• _JOB ITEM_
Count the lines in the records that contain the string "Argentina", and please give only the number.

[Saved entries]
*** Block opens ***
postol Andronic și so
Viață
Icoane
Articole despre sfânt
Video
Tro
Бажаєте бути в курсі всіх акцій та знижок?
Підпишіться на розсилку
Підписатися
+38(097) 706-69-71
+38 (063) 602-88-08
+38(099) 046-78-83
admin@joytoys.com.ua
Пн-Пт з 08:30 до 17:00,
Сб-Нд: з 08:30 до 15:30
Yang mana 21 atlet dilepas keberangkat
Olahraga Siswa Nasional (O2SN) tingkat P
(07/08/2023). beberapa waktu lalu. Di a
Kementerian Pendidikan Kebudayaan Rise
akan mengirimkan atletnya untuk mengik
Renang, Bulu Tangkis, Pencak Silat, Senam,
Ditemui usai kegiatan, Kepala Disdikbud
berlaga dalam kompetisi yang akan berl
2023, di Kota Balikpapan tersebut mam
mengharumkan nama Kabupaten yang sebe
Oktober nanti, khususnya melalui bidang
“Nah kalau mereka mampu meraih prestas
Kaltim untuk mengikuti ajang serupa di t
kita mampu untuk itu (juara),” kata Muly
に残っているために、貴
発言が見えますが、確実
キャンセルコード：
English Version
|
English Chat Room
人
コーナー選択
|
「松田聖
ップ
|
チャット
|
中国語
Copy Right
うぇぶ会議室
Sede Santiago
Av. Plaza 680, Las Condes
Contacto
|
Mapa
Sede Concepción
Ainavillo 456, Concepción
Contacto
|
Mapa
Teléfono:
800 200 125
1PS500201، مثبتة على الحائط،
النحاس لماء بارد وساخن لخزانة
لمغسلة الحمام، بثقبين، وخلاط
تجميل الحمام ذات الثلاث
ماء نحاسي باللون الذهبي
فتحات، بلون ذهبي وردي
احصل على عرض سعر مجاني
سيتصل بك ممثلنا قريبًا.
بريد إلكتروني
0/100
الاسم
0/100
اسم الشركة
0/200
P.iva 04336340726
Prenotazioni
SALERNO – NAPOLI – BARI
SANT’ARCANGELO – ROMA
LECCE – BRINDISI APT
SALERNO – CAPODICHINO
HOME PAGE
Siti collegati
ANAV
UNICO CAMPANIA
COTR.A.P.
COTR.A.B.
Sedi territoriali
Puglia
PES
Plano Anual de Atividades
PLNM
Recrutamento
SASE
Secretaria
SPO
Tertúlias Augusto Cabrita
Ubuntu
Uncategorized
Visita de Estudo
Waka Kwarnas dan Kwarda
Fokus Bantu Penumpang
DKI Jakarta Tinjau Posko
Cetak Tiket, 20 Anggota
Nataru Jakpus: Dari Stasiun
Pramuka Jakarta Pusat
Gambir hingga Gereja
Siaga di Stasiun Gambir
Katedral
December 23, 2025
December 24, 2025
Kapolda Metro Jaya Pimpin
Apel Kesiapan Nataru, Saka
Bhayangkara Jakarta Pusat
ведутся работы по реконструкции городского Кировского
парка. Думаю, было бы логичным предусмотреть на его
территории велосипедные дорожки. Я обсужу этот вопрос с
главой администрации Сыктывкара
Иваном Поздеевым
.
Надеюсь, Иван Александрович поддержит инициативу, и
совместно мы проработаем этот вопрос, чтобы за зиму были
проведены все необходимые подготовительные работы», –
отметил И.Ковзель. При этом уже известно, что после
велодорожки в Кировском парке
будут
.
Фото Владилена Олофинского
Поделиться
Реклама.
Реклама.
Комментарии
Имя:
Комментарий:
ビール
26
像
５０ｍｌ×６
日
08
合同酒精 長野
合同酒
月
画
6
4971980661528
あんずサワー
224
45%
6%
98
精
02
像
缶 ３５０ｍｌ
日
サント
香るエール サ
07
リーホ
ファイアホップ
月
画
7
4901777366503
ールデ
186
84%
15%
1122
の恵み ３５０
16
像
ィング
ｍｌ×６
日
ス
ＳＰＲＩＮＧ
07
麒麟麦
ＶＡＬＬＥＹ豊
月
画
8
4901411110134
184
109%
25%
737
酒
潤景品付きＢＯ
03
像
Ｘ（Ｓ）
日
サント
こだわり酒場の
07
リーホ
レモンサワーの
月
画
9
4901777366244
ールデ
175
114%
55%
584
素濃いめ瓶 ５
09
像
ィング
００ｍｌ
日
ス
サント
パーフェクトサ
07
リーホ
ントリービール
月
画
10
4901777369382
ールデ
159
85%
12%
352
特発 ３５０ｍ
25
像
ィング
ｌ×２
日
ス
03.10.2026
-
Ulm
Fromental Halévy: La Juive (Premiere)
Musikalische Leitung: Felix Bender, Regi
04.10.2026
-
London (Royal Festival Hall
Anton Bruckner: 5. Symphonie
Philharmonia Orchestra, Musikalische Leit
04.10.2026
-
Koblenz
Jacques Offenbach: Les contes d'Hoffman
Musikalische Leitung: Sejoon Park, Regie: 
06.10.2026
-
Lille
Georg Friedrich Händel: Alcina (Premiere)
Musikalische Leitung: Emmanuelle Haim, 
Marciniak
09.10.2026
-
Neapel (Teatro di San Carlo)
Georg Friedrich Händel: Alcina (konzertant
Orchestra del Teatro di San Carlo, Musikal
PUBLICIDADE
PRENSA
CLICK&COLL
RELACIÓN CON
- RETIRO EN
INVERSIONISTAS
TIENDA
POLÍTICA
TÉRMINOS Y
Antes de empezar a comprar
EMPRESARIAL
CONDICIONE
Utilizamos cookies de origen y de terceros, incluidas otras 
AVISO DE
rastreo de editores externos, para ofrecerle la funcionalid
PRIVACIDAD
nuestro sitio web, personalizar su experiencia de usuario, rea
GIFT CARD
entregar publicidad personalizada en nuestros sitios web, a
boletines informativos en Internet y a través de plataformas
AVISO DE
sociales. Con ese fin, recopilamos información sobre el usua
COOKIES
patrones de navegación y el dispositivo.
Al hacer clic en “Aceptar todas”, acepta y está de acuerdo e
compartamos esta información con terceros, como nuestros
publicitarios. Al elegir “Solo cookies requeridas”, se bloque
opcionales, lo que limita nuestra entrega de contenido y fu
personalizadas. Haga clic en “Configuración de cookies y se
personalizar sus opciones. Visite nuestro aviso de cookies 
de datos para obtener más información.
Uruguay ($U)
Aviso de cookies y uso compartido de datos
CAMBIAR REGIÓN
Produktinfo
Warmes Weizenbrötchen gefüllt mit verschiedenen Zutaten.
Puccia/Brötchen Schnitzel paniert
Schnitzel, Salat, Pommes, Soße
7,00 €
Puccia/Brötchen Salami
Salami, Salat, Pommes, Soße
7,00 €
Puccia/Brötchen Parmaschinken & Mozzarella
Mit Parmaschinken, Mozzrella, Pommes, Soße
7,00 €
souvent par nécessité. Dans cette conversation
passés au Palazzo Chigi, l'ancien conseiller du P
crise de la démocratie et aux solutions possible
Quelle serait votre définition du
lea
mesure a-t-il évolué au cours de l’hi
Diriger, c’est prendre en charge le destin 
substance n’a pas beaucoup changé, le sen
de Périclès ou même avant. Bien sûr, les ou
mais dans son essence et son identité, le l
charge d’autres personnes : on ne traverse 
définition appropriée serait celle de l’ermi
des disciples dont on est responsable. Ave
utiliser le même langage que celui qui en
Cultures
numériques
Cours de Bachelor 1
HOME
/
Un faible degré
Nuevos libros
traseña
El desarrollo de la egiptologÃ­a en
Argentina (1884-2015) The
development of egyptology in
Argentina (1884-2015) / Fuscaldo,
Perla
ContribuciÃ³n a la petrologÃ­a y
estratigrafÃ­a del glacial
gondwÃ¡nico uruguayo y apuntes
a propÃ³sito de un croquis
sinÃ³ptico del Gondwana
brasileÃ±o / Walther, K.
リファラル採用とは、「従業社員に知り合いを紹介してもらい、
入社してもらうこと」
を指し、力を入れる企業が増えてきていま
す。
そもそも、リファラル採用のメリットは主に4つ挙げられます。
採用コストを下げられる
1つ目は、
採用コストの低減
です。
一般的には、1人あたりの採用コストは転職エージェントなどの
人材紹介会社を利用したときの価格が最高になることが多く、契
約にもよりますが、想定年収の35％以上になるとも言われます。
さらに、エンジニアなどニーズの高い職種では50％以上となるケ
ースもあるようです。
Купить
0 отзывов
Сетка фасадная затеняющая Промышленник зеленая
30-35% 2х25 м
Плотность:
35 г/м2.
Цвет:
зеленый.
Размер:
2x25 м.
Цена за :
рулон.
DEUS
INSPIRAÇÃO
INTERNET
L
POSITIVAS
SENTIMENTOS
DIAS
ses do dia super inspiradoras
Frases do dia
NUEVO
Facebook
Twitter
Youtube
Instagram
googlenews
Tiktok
*** Block closes ***
• _RESULT_
2